Idaho Power conducts a winter cloud seeding program to augment snowfall along the Snake River Basin and its tributaries for hydro-generation purposes. The program is presently focused in two areas; the Payette River watershed and the upper Snake River system in eastern Idaho.
Idaho Power has invested over 15 years of research and development in the subject of cloud seeding to enhance winter snowpack. Snowpack enhancement activities rely heavily upon operational forecast models to provide guidance on when conditions are generally suitable for cloud seeding. High resolution, tailored forecast models can also provide more accurate guidance for cloud seeding operations and other activities of interest to Idaho Power, such as stream flow forecasting.
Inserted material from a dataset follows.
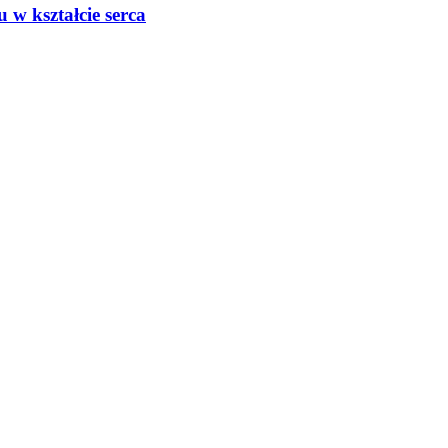
w kształcie serca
A “Phase One” cloud seeding feasibility study using the Weather Research and Forecasting (WRF) mesoscale model was undertaken by the National Center for Atmospheric Research (NCAR) Research Applications Laboratory (RAL) in order to provide model-based guidance on the effectiveness of cloud seeding using the existing ground generators, aircraft tracks, and planned new ground generator sites in the Payette, Eastern Idaho, and Western Wyoming regions operated by Idaho Power. The WRF model was run coupled with a silver iodide (AgI) cloud seeding parameterization (Xue et al. 2013a,b) to simulate potential cloud seeding impacts from 10 actual cloud seeding events across the southern Idaho region.
A “Phase Two” study was conducted by NCAR in order to investigate the sensitivities of the seeding effect in the WRF cloud seeding model and compare the WRF model output with available observations. The sensitivity tests showed that the simulated seeding effect is most impacted by the seeding rate and whether the seeding occurred via airborne seeding or ground generators. Airborne seeding was shown to be more effective than ground in all cases due to the improved targeting of the AgI to the optimal cloud regions for snow crystal growth and fallout. The results also showed that small changes in the background meteorological conditions (such as wind speed and relative humidity) could induce precipitation changes similar in magnitude to the seeding effect.
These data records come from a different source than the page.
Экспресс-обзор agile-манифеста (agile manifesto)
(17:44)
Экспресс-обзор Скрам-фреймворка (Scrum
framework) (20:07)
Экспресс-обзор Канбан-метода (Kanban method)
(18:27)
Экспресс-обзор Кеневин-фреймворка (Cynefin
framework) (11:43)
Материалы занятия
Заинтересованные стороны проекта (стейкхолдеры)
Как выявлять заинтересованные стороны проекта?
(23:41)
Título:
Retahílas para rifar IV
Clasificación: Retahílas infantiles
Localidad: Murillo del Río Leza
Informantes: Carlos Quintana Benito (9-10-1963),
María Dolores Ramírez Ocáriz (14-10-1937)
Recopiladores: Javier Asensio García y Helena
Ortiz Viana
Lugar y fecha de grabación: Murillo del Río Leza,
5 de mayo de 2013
The optimal configuration for cloud seeding simulations needs to effectively simulate precipitation, cloud water, and the dispersion of AgI. The model configuration tests indicated that the initialization data and the choice of domain and resolution were highly influential factors impacting the simulated precipitation, while the boundary layer scheme had less of an impact (on the simulated precipitation). However, Phase Two analysis with ice nuclei measurements (from Wyoming) concluded that the boundary layer schemes do not adequately simulate the vertical diffusion of AgI from ground seeding. Rather, a Large Eddy Simulation (LES) framework coupled with high horizontal and vertical model resolution seemed to capture the transport of AgI much more adequately.
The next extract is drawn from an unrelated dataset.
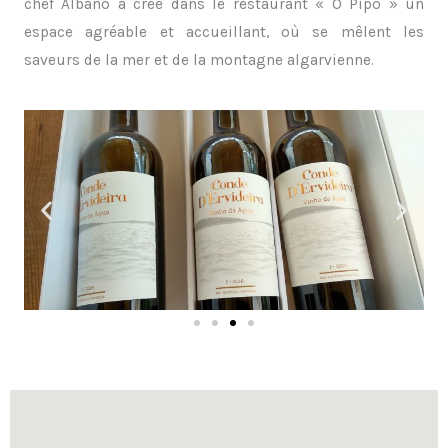
chef Albano a créé dans le restaurant « O Pipo » un
espace agréable et accueillant, où se mêlent les
saveurs de la mer et de la montagne algarvienne.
NCAR is currently conducting a two-year “Phase Three” effort, building upon the cloud seeding modeling research conducted in Phases One and Two, to develop and implement a real-time cloud seeding forecast guidance system using WRF and the cloud seeding parameterization (Xue et al. 2013a,b). As part of this effort, NCAR is working with the University of Arizona to run a research version of WRF to obtain tailored precipitation and cloud seeding forecasting relevant to the Idaho Power cloud seeding operations.